_Passage for review_.
+++++
I’ve stopped using a note-taking app. No Notion, no Evernote, no Apple Notes. Instead, I write everything in a code editor, saved as plain text or Markdown files.
I know that sounds a little inconvenient, and maybe even like something only an absolute nerd would do. But hear me out, because I think this is one of the most practical things anyone can start doing right now, and it means I don’t need to pay for another subscription to something. I’ve written about why Markdown is worth learning before, but this post is less about the format itself and more about the system and the thinking behind going all-in on it.
The Real Reason I Made the Switch
It wasn’t about the editor. It was about thinking ahead. In my deep reading post, I mentioned switching back to plain text as a way to force clearer thinking. That was true, but it was only part of the story.
At some point in the not-too-distant future, I’m going to want to upload all of my notes to one place and have an AI search through them, analyse them, and help me make sense of years of accumulated thinking. The problem is that if those notes are locked inside a proprietary app, or buried in a pile of old PowerPoint decks, getting them into that AI is going to be a project in itself.
By writing everything as plain text now, I’m not doing extra work. I’m actually doing less, because there’s no conversion step later. The notes are already in a format that any tool, AI or otherwise, can read without fuss.
Plus for my personal stuff I’m already using Claude Co-Work with a special folder with all my personal notes so it can go through analyse and reason through them. This has been incredibly helpful already because it helped me speed up some of my personal tasks and also just generally things like notes from doctor appointments or therapy or just general thinking that I’ve been doing on stuff.
You Don’t Need a Code Editor
I want to be really clear about this: you do not need to use what I use. A code editor is just what works for me plus I like the way it organises and visualises everything. The actual thing I’m recommending is much simpler than that.
Just save your notes in a place where you can easily export them as plain text. Plain text is easy to search, easy to move around, and it will work with whatever tools exist five years from now, because it’s worked with everything for the last fifty.
The shift I’d encourage you to make is: before you open PowerPoint, or start a new note in whatever app you use, ask yourself if a plain text file would do the job. Most of the time, it will. And for me I went all in, all work notes are in one folder and all personal in another. There is no halfway house here I went ALL in.
+++++
Continue the post about keeping all notes in plain text files from its last sentence.
+++++
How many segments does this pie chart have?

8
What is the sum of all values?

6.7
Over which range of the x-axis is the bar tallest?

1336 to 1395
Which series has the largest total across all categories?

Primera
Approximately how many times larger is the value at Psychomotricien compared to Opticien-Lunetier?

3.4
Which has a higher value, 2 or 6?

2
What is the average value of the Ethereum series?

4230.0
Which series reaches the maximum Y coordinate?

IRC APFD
+++++
_Answer space_.
Build the System Around How YOU Work
The other part of this I want to talk about is organisation, because this is where I see people get stuck.
I am dyslexic. Being organised doesn’t come naturally to me, so I have to be really deliberate about it. My folder structure is probably what most people would call overkill. But it works for me, and that’s the only thing that matters.
One specific thing I’d suggest: use numbered folders instead of alphabetical ordering. Alphabetical sounds sensible, but it means the order of your folders is decided by their names, not by you. If I name a folder “Archive” it immediately jumps to the top. With numbers, I decide what goes first. It’s a small thing, but it gives you back control of how you navigate your own files.

Beyond that, I can’t tell you exactly how to organise things. It has to be built around how your brain works, not mine. The only non-negotiable is that you can find what you’re looking for quickly. Hence the emojis… and sorry I am not expanding those folders cant go around showing everything!
The Payoff
Since switching to this system, my files are accessible to the tools I use at work without me having to do anything special. My personal notes are easy to navigate. And when I drop a folder of notes into Gemini or Claude, it just works. No converting, no copying and pasting, no reformatting.
It’s made things a little bit easier in the day-to-day, and it’s setting me up well for however AI tools develop from here.
Start small. Pick one type of notes you currently keep somewhere and move them to plain text files. Organise them in a way that makes sense to you. That’s it. You’re already more AI-ready than you were yesterday.